После того, как были намечены новые кандидаты в Академию Наук, Отделениям Академии предстояло подвергнуть их баллотировке, и в случае получения ими надлежащего числа избирательных голосов, они должны были баллотироваться в Общем Собрании Академии Наук.
Так как число намеченных кандидатов в точности соответствовало числу свободных кафедр по разным дисциплинам, то баллотировка в Отделениях и на Общем Собрании сводилось только к формальности. Но, конечно, в Отделениях те академики, которые не присутствовали в комиссиях могли не соглашаться с оценкой научных трудов намеченных кандидатов и голосовать против них.

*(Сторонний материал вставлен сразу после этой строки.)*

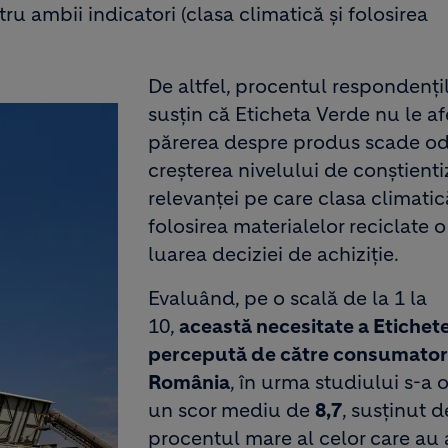
u ambii indicatori (clasa climatică și folosirea
De altfel, procentul respondenți
susțin că Eticheta Verde nu le a
părerea despre produs scade od
creșterea nivelului de conștienti
relevanței pe care clasa climatic
folosirea materialelor reciclate o
luarea deciziei de achiziție.
Evaluând, pe o scală de la 1 la
10,
această necesitate a Etichetei
percepută de către consumatori
România
, în urma studiului s-a 
un scor mediu de
8,7
, susținut d
procentul mare al celor care au 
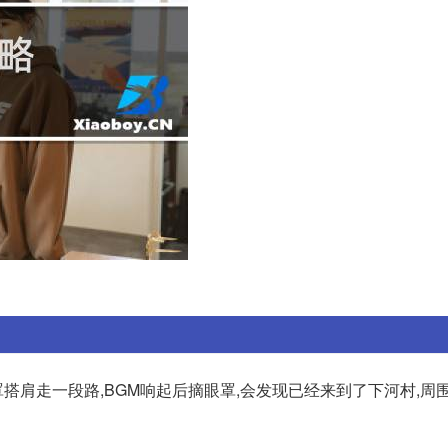
罩搭肩走一段路,BGM响起后摘眼罩,会发现已经来到了下河村,周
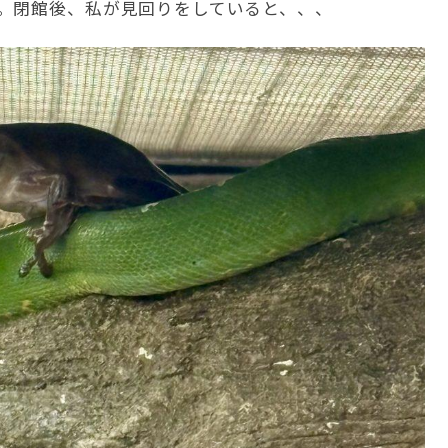
。閉館後、私が見回りをしていると、、、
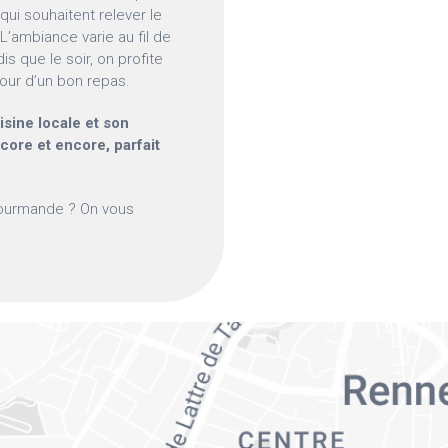
ui souhaitent relever le
L’ambiance varie au fil de
is que le soir, on profite
tour d’un bon repas.
sine locale et son
ore et encore, parfait
gourmande ? On vous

Я не знаю, что происходило в другом отделении, но у нас в Физико-Математическом Отделении дело не обошлось без некоторых споров. Когда в Отделении стала обсуждаться кандидатура доктора Заболотного (еще до войны 1914 года известного своим участием по ликвидации чумы в южных губерниях России), то акад. И. П. Павлов высказался в резкой форме против проведения его в академики. Он очень подробно рассказал об его печатных трудах, s которых он не находил абсолютно ничего научного.

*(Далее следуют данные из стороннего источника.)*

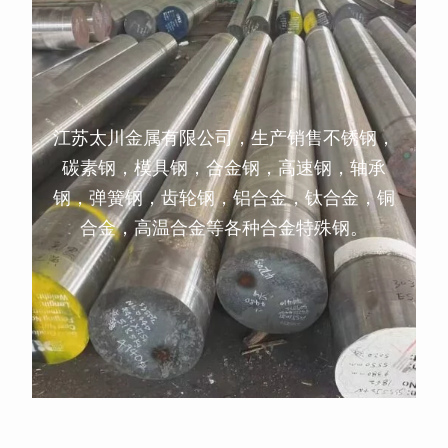
江苏太川金属有限公司，生产销售不锈钢，
碳素钢，模具钢，合金钢，高速钢，轴承
钢，弹簧钢，齿轮钢，铝合金，钛合金，铜
合金，高温合金等各种合金特殊钢。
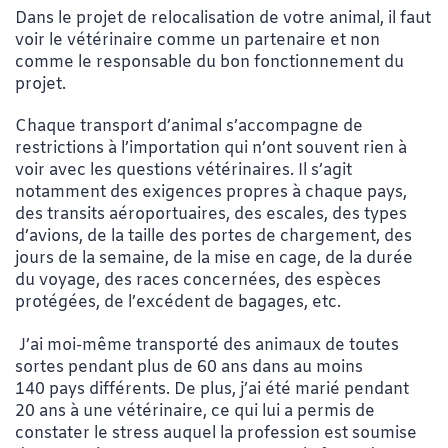
Dans le projet de relocalisation de votre animal, il faut
voir le vétérinaire comme un partenaire et non
comme le responsable du bon fonctionnement du
projet.
Chaque transport d’animal s’accompagne de
restrictions à l’importation qui n’ont souvent rien à
voir avec les questions vétérinaires. Il s’agit
notamment des exigences propres à chaque pays,
des transits aéroportuaires, des escales, des types
d’avions, de la taille des portes de chargement, des
jours de la semaine, de la mise en cage, de la durée
du voyage, des races concernées, des espèces
protégées, de l’excédent de bagages, etc.
J’ai moi-même transporté des animaux de toutes
sortes pendant plus de 60 ans dans au moins
140 pays différents. De plus, j’ai été marié pendant
20 ans à une vétérinaire, ce qui lui a permis de
constater le stress auquel la profession est soumise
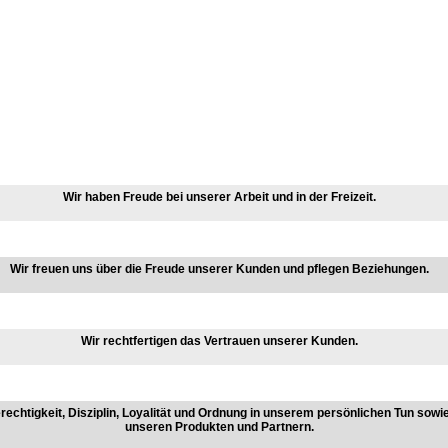
Wir haben Freude bei unserer Arbeit und in der Freizeit.
Wir freuen uns über die Freude unserer Kunden und pflegen Beziehungen.
Wir rechtfertigen das Vertrauen unserer Kunden.
rechtigkeit, Disziplin, Loyalität und Ordnung in unserem persönlichen Tun sow
unseren Produkten und Partnern.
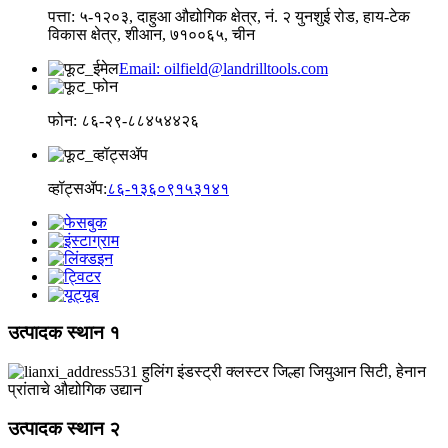
पत्ता: ५-१२०३, दाहुआ औद्योगिक क्षेत्र, नं. २ युनशुई रोड, हाय-टेक
विकास क्षेत्र, शीआन, ७१००६५, चीन
Email: oilfield@landrilltools.com
फोन: ८६-२९-८८४५४४२६
व्हॉट्सॲप:
८६-१३६०९१५३१४१
उत्पादक स्थान १
531 हुलिंग इंडस्ट्री क्लस्टर जिल्हा जियुआन सिटी, हेनान
प्रांताचे औद्योगिक उद्यान
उत्पादक स्थान २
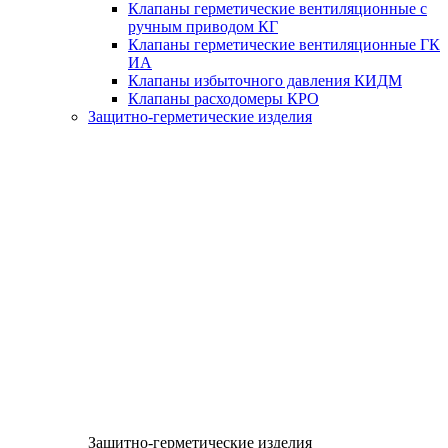
Клапаны герметические вентиляционные с
ручным приводом КГ
Клапаны герметические вентиляционные ГК
ИА
Клапаны избыточного давления КИДМ
Клапаны расходомеры КРО
Защитно-герметические изделия
Защитно-герметические изделия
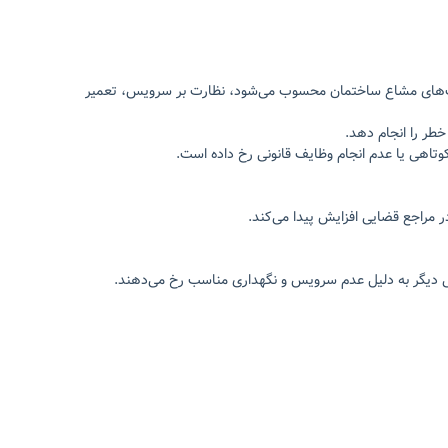
سمت‌های مشاع ساختمان محسوب می‌شود، نظارت بر سرویس، تعمیر
طر را انجام دهد.
تاهی یا عدم انجام وظایف قانونی رخ داده است.
 مراجع قضایی افزایش پیدا می‌کند.
خی دیگر به دلیل عدم سرویس و نگهداری مناسب رخ می‌دهند.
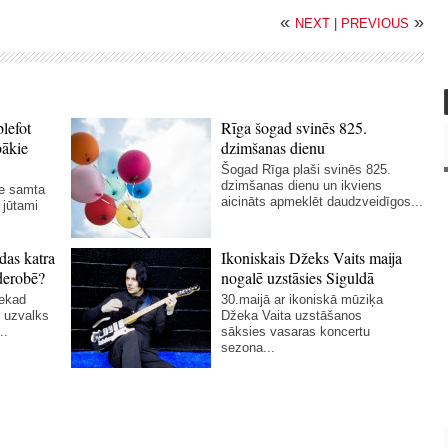
«
»
NEXT
|
PREVIOUS
blefot
Rīga šogad svinēs 825.
bākie
dzimšanas dienu
Šogad Rīga plaši svinēs 825.
dzimšanas dienu un ikviens
ie samta
aicināts apmeklēt daudzveidīgos...
 jūtami
das katra
Ikoniskais Džeks Vaits maija
derobē?
nogalē uzstāsies Siguldā
nekad
30.maijā ar ikoniskā mūziķa
 uzvalks
Džeka Vaita uzstāšanos
..
sāksies vasaras koncertu
sezona...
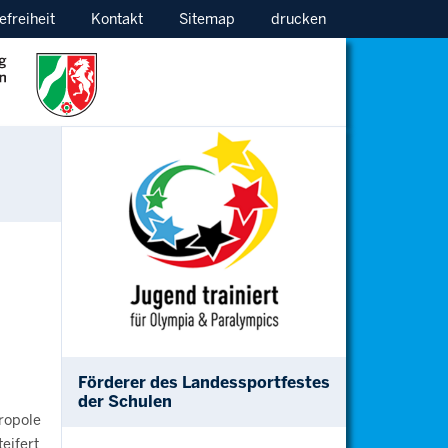
efreiheit
Kontakt
Sitemap
drucken
Förderer des Landessportfestes
der Schulen
ropole
eifert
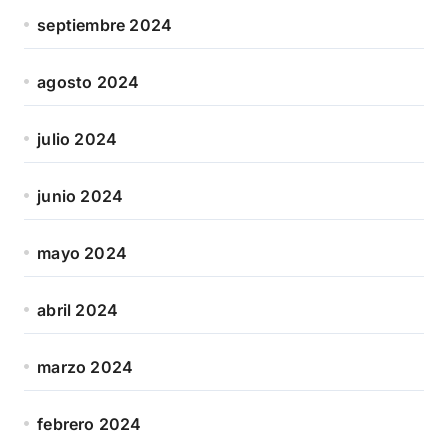
septiembre 2024
agosto 2024
julio 2024
junio 2024
mayo 2024
abril 2024
marzo 2024
febrero 2024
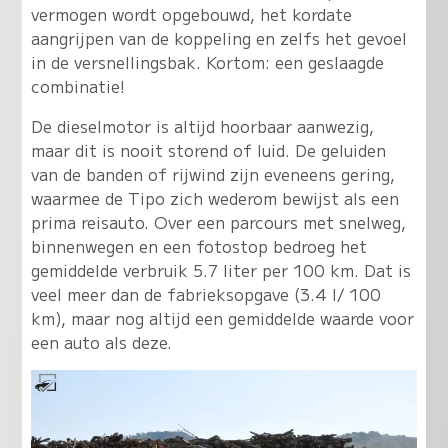
vermogen wordt opgebouwd, het kordate
aangrijpen van de koppeling en zelfs het gevoel
in de versnellingsbak. Kortom: een geslaagde
combinatie!
De dieselmotor is altijd hoorbaar aanwezig,
maar dit is nooit storend of luid. De geluiden
van de banden of rijwind zijn eveneens gering,
waarmee de Tipo zich wederom bewijst als een
prima reisauto. Over een parcours met snelweg,
binnenwegen en een fotostop bedroeg het
gemiddelde verbruik 5.7 liter per 100 km. Dat is
veel meer dan de fabrieksopgave (3.4 l/ 100
km), maar nog altijd een gemiddelde waarde voor
een auto als deze.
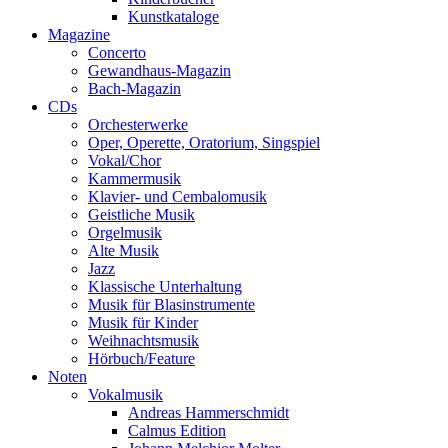
Kunstkataloge
Magazine
Concerto
Gewandhaus-Magazin
Bach-Magazin
CDs
Orchesterwerke
Oper, Operette, Oratorium, Singspiel
Vokal/Chor
Kammermusik
Klavier- und Cembalomusik
Geistliche Musik
Orgelmusik
Alte Musik
Jazz
Klassische Unterhaltung
Musik für Blasinstrumente
Musik für Kinder
Weihnachtsmusik
Hörbuch/Feature
Noten
Vokalmusik
Andreas Hammerschmidt
Calmus Edition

«Если таких ученых набирать в Академию, то это будет не научное учреждение, а Бог знает что, — сказал И. П. — Вообще, —- прибавил он, — за преобразование Академии берутся люди, которые ничего в науке не понимают и не отдают себе отчета, для чего должна существовать Академия. Вот недавно приезжал из Москвы какой то грузин, я не могу вспомнить его фамилии, знаю только, что он рыжий и тоже стремился показать, что он имеет заботу об Академии».
Этот «рыжий» приезжавший из Москвы был никто другой, как секретарь ЦИК’а, А. Енукидзе, ведавший всеми делами СССР, первое лицо после председателя ЦИК’а, Калинина. Он приезжал в Академию, потому^ что Академия СССР непосредственно подчинялась ЦИК’у^ Таково было отношение И. П. Павлова к советской власти, и он не боялся высказывать открыто и в Академии, и на своих лекциях свое отношение к большевикам. Конечно, он отлично знал, что его не тронут, так как слишком высоко стоял его научный авторитет во всем мире, но все таки не каждый, даже из таких научных светил, мог проявлять такую независимость в своих политических взглядах и сужедниях. Я припоминаю одну его лекцию, которую он прочитал студентам Медицинской Академии, когда приехал из Америки, куда был приглашен на физиологический Конгресс. На лекции он рассказал, что проехал через Европу, побывал в Америке, разговаривал со многими людьми, но нигде не слыхал, чтобы был какой-нибудь намек на всемирную революцию'. Нигде так плохо не живут люди, как в СССР и нигде так не стеснена мысль, как в нашей стране. На его лекции присутствовали агенты ГПУ, и потому через некоторое время он был вызван в ГПУ на Гороховую. Следователь задал ему ряд вопросов по поводу его вступительной лекции и записал ответы Павлова, подтверждающие его отрицательное отношение к советской власти. Когда следователь заполнил всю анкету ответами И. П., то он попросил его подписать. Но в анкете для подписи были две графы, одна для обвиняемого, а другая для свидетеля. И. П. спросил следователя, где ему надо подписывать, на что получил ответ: «подписывайте, как свидетель».